M: Yes, they're really making an effort to offer something a little bit different. They obviously want to stand out from the more predictable coffee chains. And they do great baguettes and sandwiches with really generous fillings.
F: Rather too generous for my liking, but good value I guess. People want something a bit out of the ordinary, and they've certainly succeeded in doing that. Now they need to pay more attention to training their staff, but I think that'll come.
M: It may do.
4
He made it sound so adventurous and ... liberating when he said: 'It's the total freedom of it, escaping the world, leaving civilization behind. It's like exploring outer space.' After that I changed my mind about caving. What had previously seemed a rather puzzling, even unappealing, pastime became a passion thanks to the enthusiasm of this instructor. I was joining a group of other college students, and together with a TV journalist and camera crew we were off to discover the realities of life underground. I hoped that I wouldn't make a fool of myself on television; I was more frightened of that than I was of the actual physical and mental challenges ahead of me.
5
I think on the whole the interview went rather well. They put me at ease straight away. Mr Grant started off by talking about the company, and I found those five minutes really useful to collect myself. Then he asked me a number of questions and I was glad for the opportunity to talk about the various experiences I've had. However, another time I'd go along with specific examples of my achievements to hand. When one of them asked the first question I thought: 'Gosh, I can't think of a time I've done that.' I think the interview was about my qualifications, but also about being the right fit for the company.
6
I've just finished my first year and I have some good things to say about the course. I thought it would be all girls on it, but I was surprised to see how many guys there are. I've gained a basic knowledge of the language - Spanish grammar isn't easy, I can tell you. I've been told it all gets more intense from September. I was hoping I'd be thrown in at the deep end, that I'd be fluent by the end of the year. It's disappointing. That won't happen now. Most of my classmates are doing other languages as well, and they're happy with this pace.

7
My whole life has been talking about food really, though I've never been tempted to write about it. Me and my wife, at dinner we'll sit, eat and talk about where we're going to source a new product from. I get excited about how we present food on the shelves. Sometimes I even get excited about the boxes food comes in or the way the grower has presented it.

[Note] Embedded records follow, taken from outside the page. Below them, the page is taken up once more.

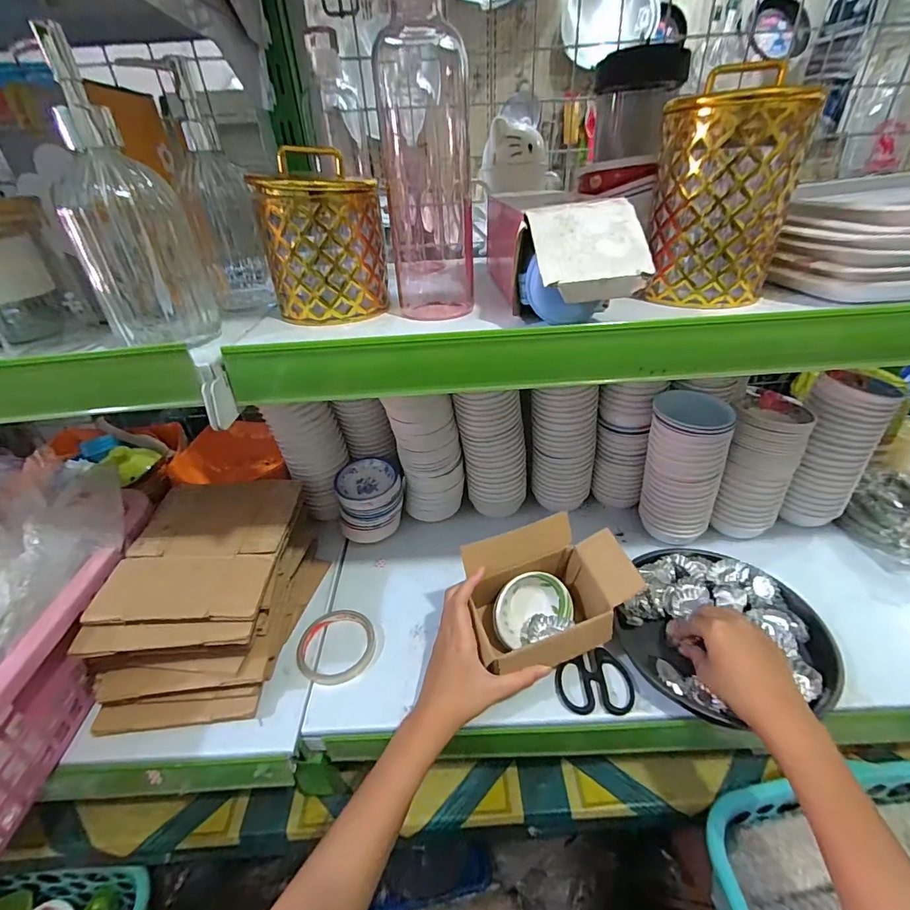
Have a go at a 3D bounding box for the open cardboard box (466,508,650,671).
[{"bbox_3d":[0.099,0.148,0.488,0.171,0.097,0.138,-16,71,-11],"label":"open cardboard box"}]

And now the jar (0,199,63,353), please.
[{"bbox_3d":[-0.359,-0.139,0.346,0.080,0.100,0.086,20,41,30],"label":"jar"}]

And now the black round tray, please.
[{"bbox_3d":[0.293,0.194,0.488,0.201,0.031,0.201,-2,35,2],"label":"black round tray"}]

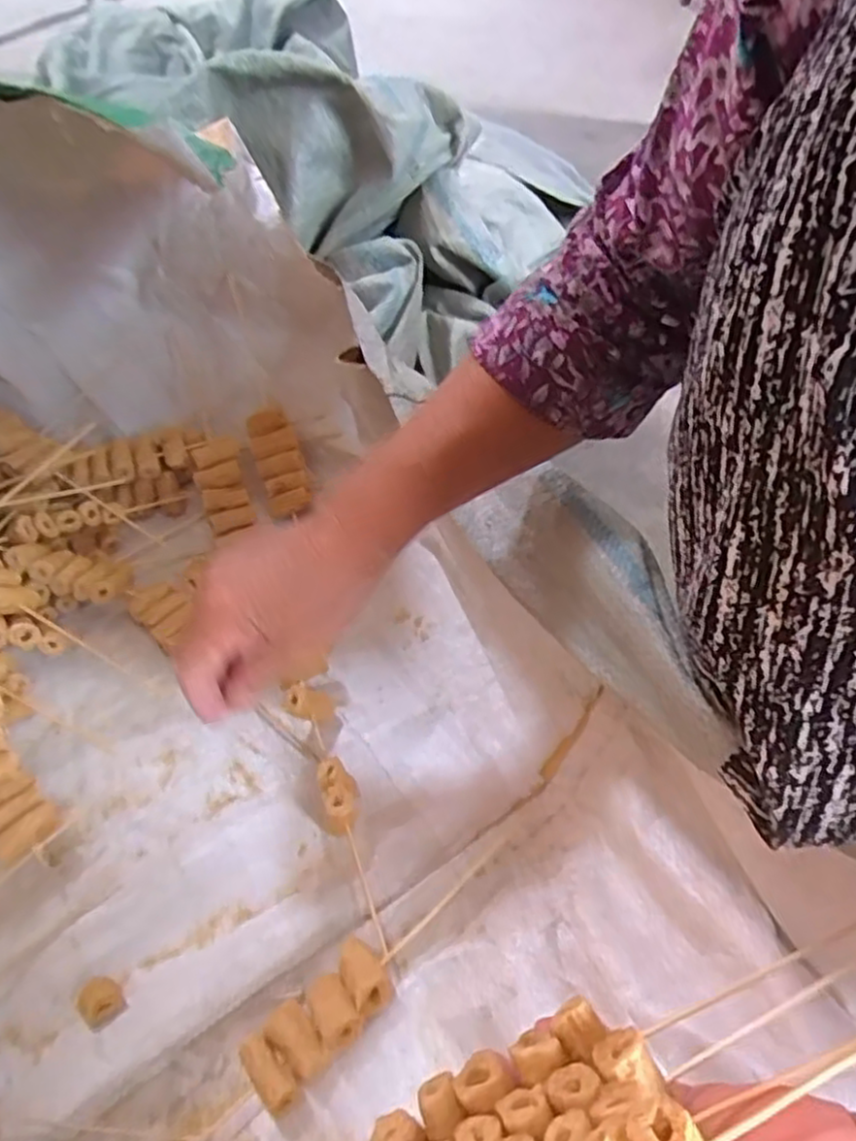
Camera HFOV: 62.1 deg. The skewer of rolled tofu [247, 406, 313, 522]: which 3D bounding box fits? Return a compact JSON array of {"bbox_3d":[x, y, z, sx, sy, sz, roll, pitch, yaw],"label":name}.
[{"bbox_3d":[-0.132,-0.098,0.631,0.037,0.022,0.090,-18,93,-16],"label":"skewer of rolled tofu"}]

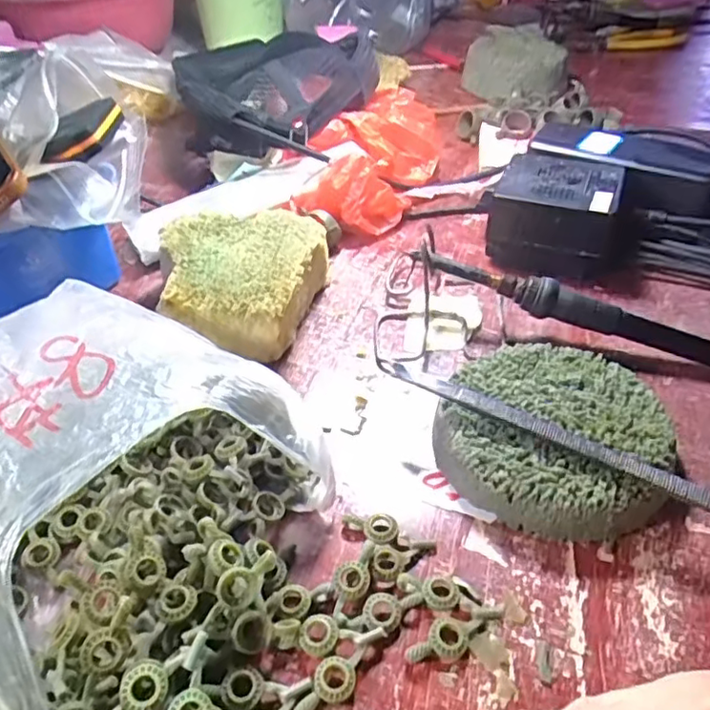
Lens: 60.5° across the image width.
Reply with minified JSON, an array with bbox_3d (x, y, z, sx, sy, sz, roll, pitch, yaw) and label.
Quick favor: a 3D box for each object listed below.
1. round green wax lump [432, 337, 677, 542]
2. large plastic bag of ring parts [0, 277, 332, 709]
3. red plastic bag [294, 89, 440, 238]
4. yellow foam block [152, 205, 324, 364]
[{"bbox_3d":[0.090,0.036,0.284,0.097,0.027,0.097,0,43,0],"label":"round green wax lump"},{"bbox_3d":[-0.095,0.054,0.230,0.150,0.073,0.184,10,42,13],"label":"large plastic bag of ring parts"},{"bbox_3d":[0.012,-0.151,0.475,0.084,0.063,0.154,18,44,22],"label":"red plastic bag"},{"bbox_3d":[-0.068,-0.043,0.367,0.098,0.043,0.110,1,41,3],"label":"yellow foam block"}]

I like to provide the local restaurants with food that is fresh, and to support local farmers and small growers. I've been interviewed for radio and television twice, so I'm really concerned I might become a celebrity one of these days!
8
I moved here with my wife and children three months ago, from the city, we wanted a quieter life. But a week after the move I found myself wanting to go back to the place we'd left, thinking, that's it. I'm too old for this, the friends I've got won't bother to come this far to see me. It lasted a few days, and I'm afraid it worried my wife a lot - she'd keep telling me how nice the people next door were, how they'd given us this lovely bunch of flowers, how the kids had already made some friends. She didn't understand it wasn't about that at all.